Marlene va recopilando información, siguiendo pistas, incluso enfrentándose a algunos personajes realmente malvados. El misterio de su amiga Eli se agiganta y se diluye en los pasillos en los que se inmiscuye. Se vuelve un personaje casi mitológico, la Citizen Kane del Once. En todos esos momentos de investigación el tono de la actuación de Celia Santos y sus compañeras es justísimo, no exento de maldad, picardía y respetabilidad. El habla de Marlene es simple pero directa, basada no solo en lo que dice sino en la furia apagada de su mirada y su silencio orgulloso y paciente: contrasta con su jefa, que insiste en un tono condescendiente, levemente sobrador en su manera de estirar las frases.

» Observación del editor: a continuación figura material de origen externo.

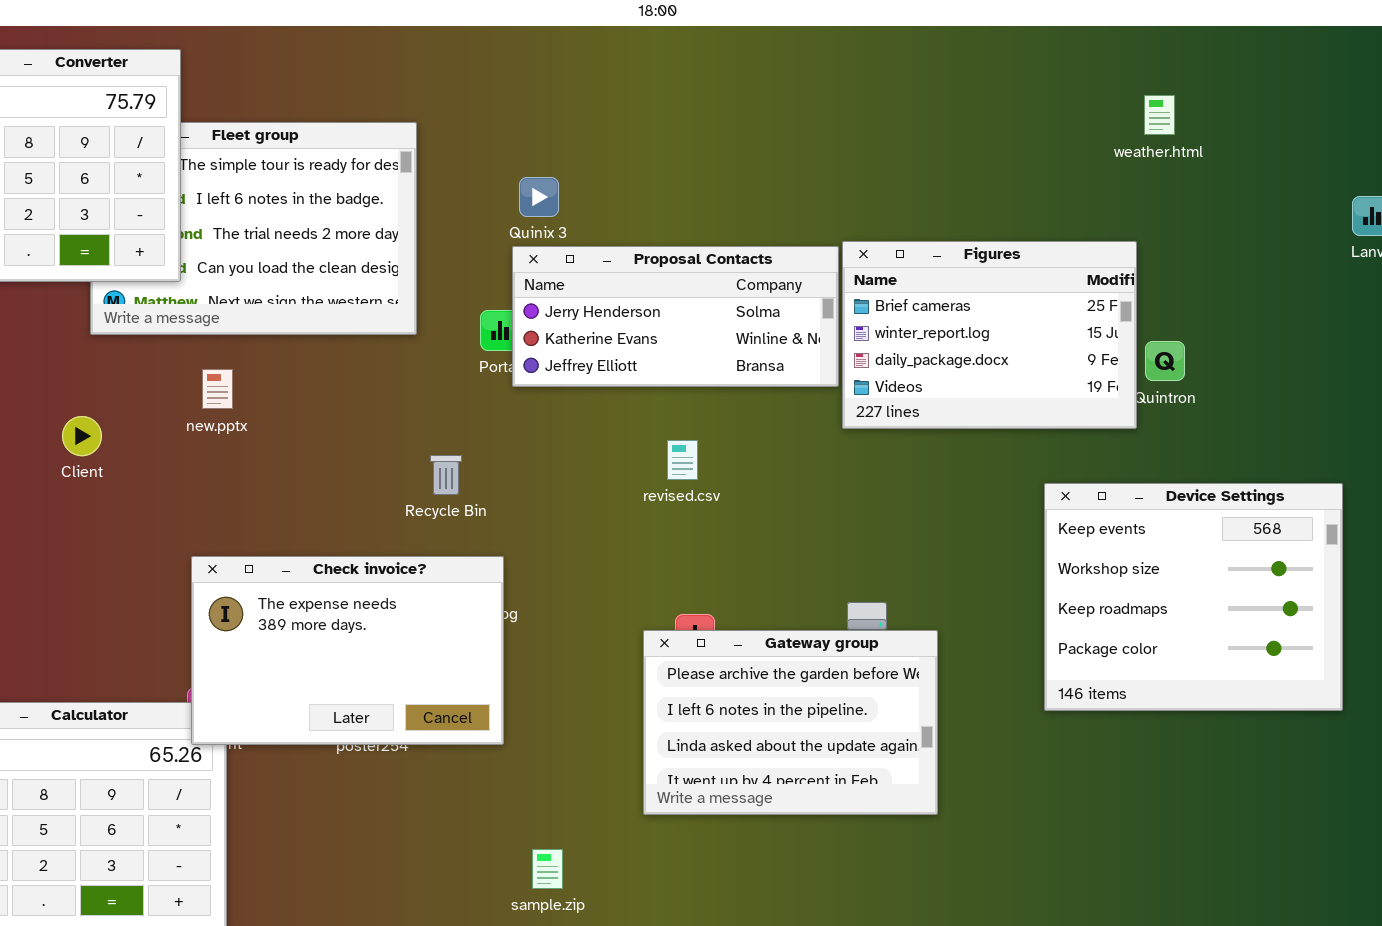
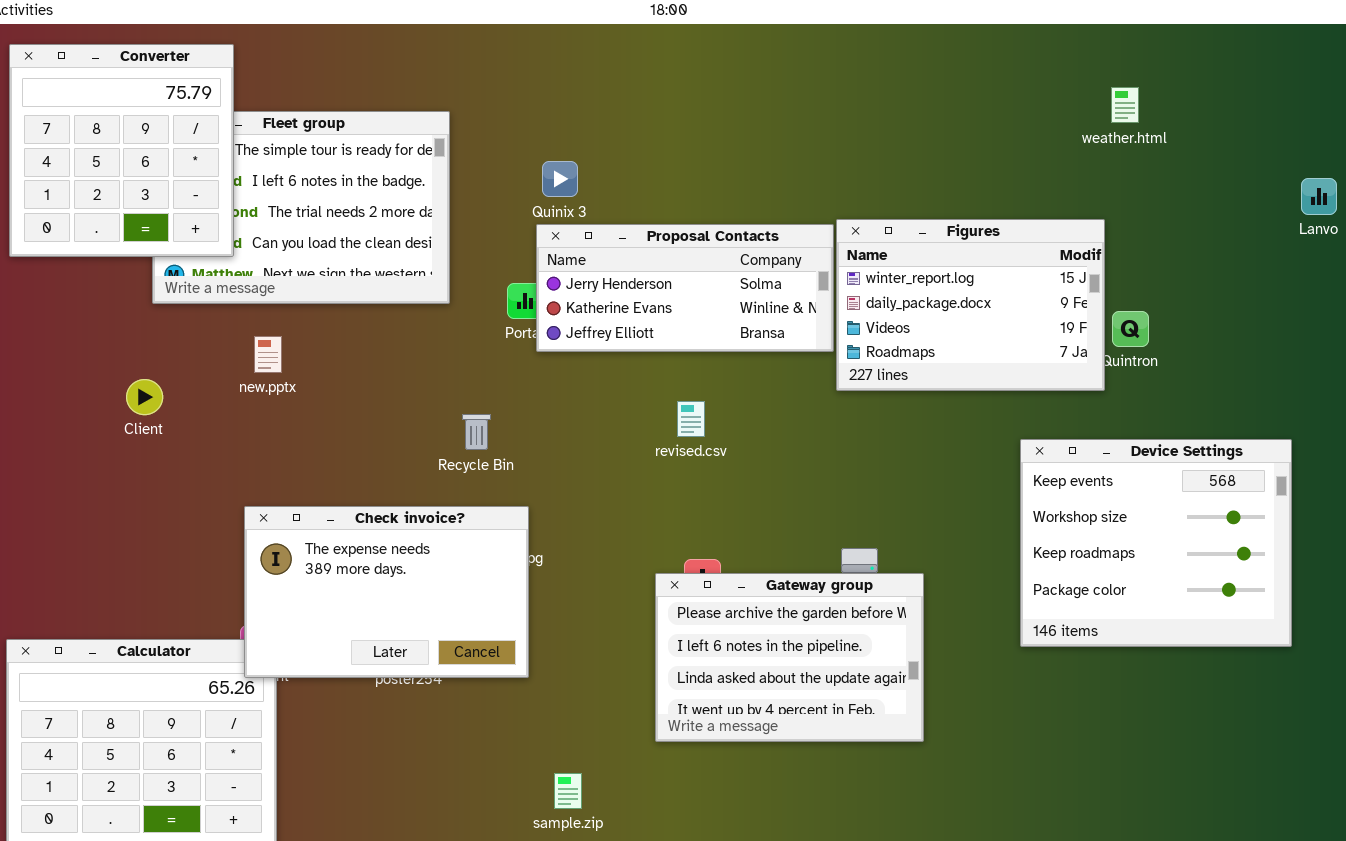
Figures: [842,241,1137,429] -> [836,219,1105,391], scrolled down 1 row

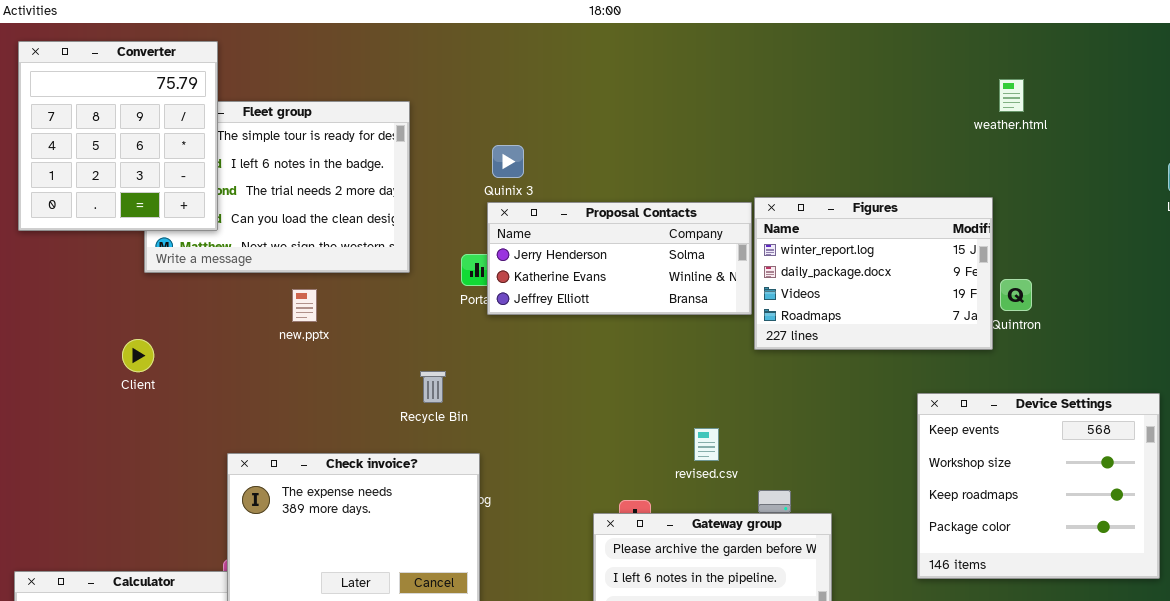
new.pptx: [254,336,282,373] -> [292,289,317,322], moved
revised.csv: [677,401,705,437] -> [694,428,719,461], moved

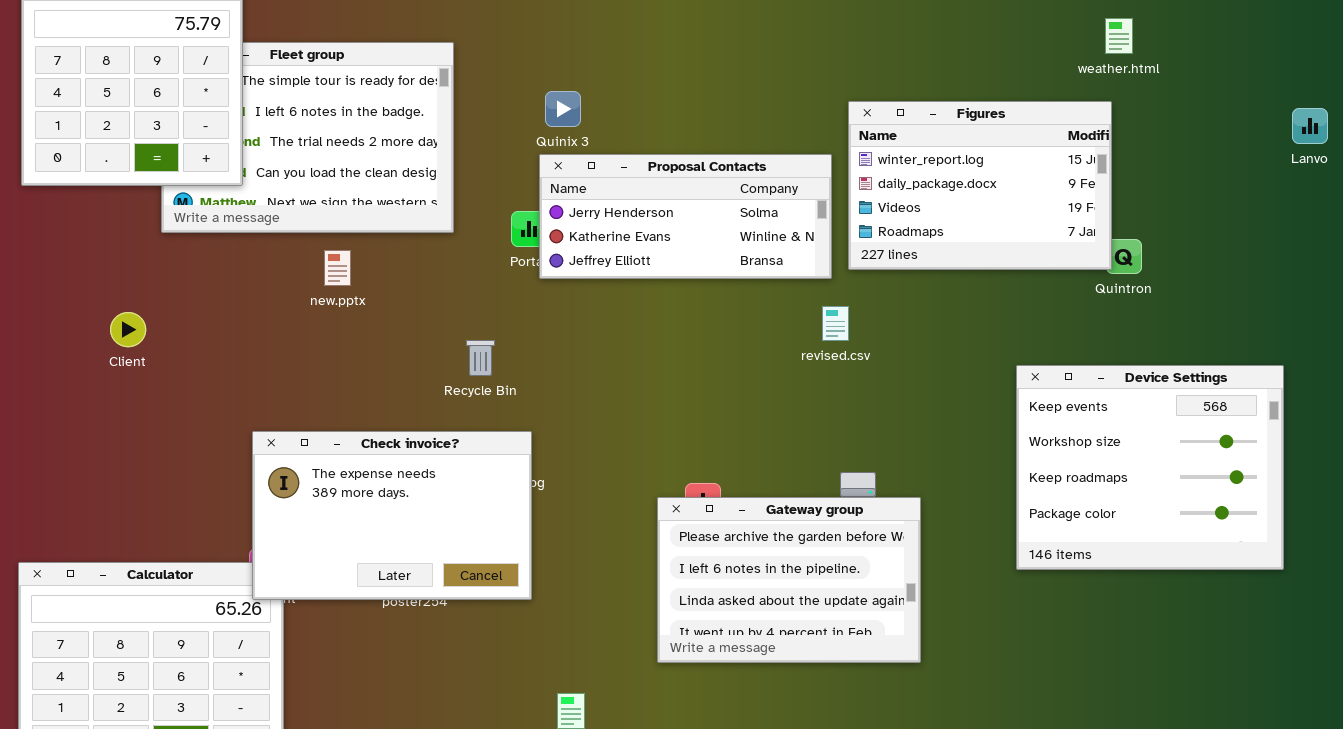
Figures: [754,197,993,350] -> [848,101,1112,270], moved
Client: [122,339,154,372] -> [110,312,146,347], moved
revised.csv: [694,428,719,461] -> [822,306,849,341], moved

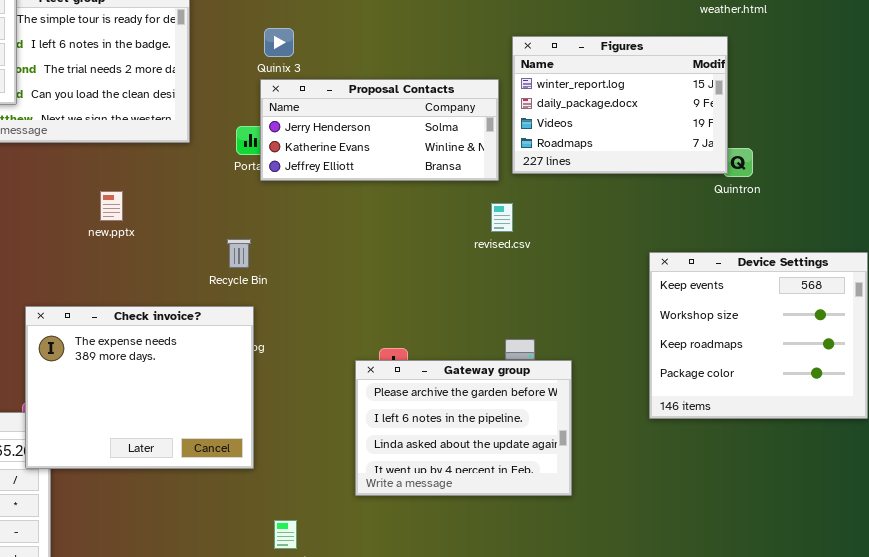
new.pptx: [324,250,351,286] -> [100,191,123,221], moved
Recycle Bin: [466,340,495,376] -> [227,239,251,268], moved
Check invoice?: [252,431,532,600] -> [25,306,254,469], resized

Entre la ciencia ficción discreta, casi desganada, y el realismo documental abrillantado, la película construye su propio lenguaje. Todas las fuerzas tiene una dramaturgia que elude la ilustración y el lugar común: construye una tensión que pareciera provenir de una película de superhéroes o de un policial negro. Un mix imposible en un principio, no tan opaco como Seles pero igualmente moroso, pero que termina generando una especie de compromiso paradójico en el espectador.
La película termina de golpe, y acá sí no quiero contar más nada, pero es como si le hubieran arrancado una parte de su relato y no pudiera desplegarse con todos sus recursos. Pudo haber sido por cuestiones económicas o pudo haber sido una decisión radical que da cuenta del modo de vida de quienes retrata: precariedad de la vida, precariedad del relato. Herida en su forma, trágica en su narración, incompleta en la estructura. Resuelve rápido y bien aunque como con pocas películas es posible preguntarse cómo se extiende ese mundo: a qué personas le faltó visitar Marlene, qué detalles nos perdimos de la historia de Eli.
Meterse en la Competencia Argentina de este Bafici consistió no solo en ver películas sueltas, compitiendo por premios y notoriedad pública, sino también ver qué tiene para ofrecer el cine nacional filmado antes del parate obligado por las políticas del gobierno nacional, incluso antes, porque ya existía desde hace años un deterioro en las condiciones materiales en las que se hacía cine. La política no solo es un tema sino también una manera de concebir la imagen, el montaje, el sonido, los modos de actuación. Dentro de las marcas de nacimiento que tienen estas películas hay una que resalta y es la de la falta de recursos: dentro de la tenacidad de algunos directores y directoras del cine argentino, lo que se puede hacer con lo que hay no es poco.